O CCP associativo não voltaria a ressurgir, perdendo-se com ele. a vertente de colaboração institucional entre o Governo e as "Comunidades Portuguesas" , em sentido sociológico. Perdendo-se, igualmente, a força e autonomia do Conselho, na medida em que essa força e autonomia lhe vinha de ONG´s que nada devem ao Estado e não dependem dele.
Um Conselho eleito pelos cidadãos espalhados pelo universo é bem mais vulnerável a um simples corte do seu orçamento de funcionamento - como, ao longo de anos recentes, se tem visto, de vez em quando... E, tendo embora funções consultivas, pode ser muito pouco consultado, como também se tem visto...

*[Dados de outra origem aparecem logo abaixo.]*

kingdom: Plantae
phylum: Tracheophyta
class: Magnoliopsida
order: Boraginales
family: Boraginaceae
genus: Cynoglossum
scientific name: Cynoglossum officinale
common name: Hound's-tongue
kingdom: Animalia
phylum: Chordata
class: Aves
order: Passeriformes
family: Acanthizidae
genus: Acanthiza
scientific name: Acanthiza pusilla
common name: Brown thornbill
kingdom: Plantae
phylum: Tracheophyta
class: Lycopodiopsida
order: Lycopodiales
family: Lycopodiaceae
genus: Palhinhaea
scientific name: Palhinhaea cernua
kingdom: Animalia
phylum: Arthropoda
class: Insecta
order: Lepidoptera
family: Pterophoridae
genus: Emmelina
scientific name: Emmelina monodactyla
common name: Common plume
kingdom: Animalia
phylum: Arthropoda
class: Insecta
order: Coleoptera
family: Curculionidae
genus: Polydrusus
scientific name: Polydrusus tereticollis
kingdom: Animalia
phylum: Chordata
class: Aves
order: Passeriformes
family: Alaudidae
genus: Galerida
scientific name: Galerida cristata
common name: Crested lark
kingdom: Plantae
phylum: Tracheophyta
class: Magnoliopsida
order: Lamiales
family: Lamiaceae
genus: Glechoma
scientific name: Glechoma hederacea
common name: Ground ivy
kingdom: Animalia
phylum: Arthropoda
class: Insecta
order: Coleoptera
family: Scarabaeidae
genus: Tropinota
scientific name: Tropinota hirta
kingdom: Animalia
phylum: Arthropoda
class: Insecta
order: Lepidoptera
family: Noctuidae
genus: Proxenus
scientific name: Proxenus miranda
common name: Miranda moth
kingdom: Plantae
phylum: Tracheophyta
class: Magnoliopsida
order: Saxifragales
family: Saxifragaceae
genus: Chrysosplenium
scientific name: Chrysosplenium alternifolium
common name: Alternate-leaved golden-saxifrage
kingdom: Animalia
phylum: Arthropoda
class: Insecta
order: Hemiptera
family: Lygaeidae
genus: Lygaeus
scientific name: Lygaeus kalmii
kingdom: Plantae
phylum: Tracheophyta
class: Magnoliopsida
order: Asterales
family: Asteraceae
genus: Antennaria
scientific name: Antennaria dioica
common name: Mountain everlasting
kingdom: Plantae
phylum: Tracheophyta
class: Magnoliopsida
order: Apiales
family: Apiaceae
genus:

Pelo contrário, o primeiro CCP, quando o Governo Português, quis silencia-lo para, depois, o extinguir, manteve-se, em plena actividade, onde desempenhava o tal papel federador, como era sua vocação originária: por exemplo, em contextos tão diversos como os da França, do Brasil, da Argentina...
Da sua existência histórica, enquanto órgão consultivo, ficam muitas lições que deixou sobre as formas possíveis de viver uma ideia, ou uma lei - e a vivência, pela vontade das pessoas é o mais importante, porque é com elas que se ganha, se transforma, ou se perde...
A igualdade de tratamento entre os portugueses residentes no país e no estrangeiro passa por direitos políticos, culturais e sociais, reconhecidos a nível individual, mas passa, também, pela igualdade de tratamento dos organizações em que prosseguem os seus fins colectivos - sobretudo os de entreajuda e solidariedade e os de preservação das suas tradições e da sua língua.
Ao CCP, a SECP apresentava, anualmente, muito antes que isso se tivesse tornado prática, o seu programa de actividades, o "programa cultural" decalcado ou inspirado nos programas das associações e nos seus pedidos de apoio e colaboração , assim como o orçamento de suporte dessas acções (programas que não me lembro de ter sido, por uma só vez que fosse, posto em causa...). Como apresentava um relatório sobre as recomendações do Conselho, com a justificação de eventuais razões de não cumprimento ou de atrasos... Em 1987, foi criada uma Comissão Interminuisterial , que tinha , entre a suas competências a de preparar a reunião anual do CCP, com resposta de cada departamento às recomendações recebidas ou das consultas a formular. E em preparação estava, para consulta, a criação , na órbita do CCP, de várias Conferências especializadas por matérias (Ensino, Assuntos Económicos, Juventude, Participação Cìvica das Mulheres)...
Esquemas que, com aqueda desse governo, minoritário, e a sua substituiçaão por outro, do mesmo Primeiro -Ministro, com uma confortável maioria, se perderiam todos, inesperadamente, como o prórpio CCP.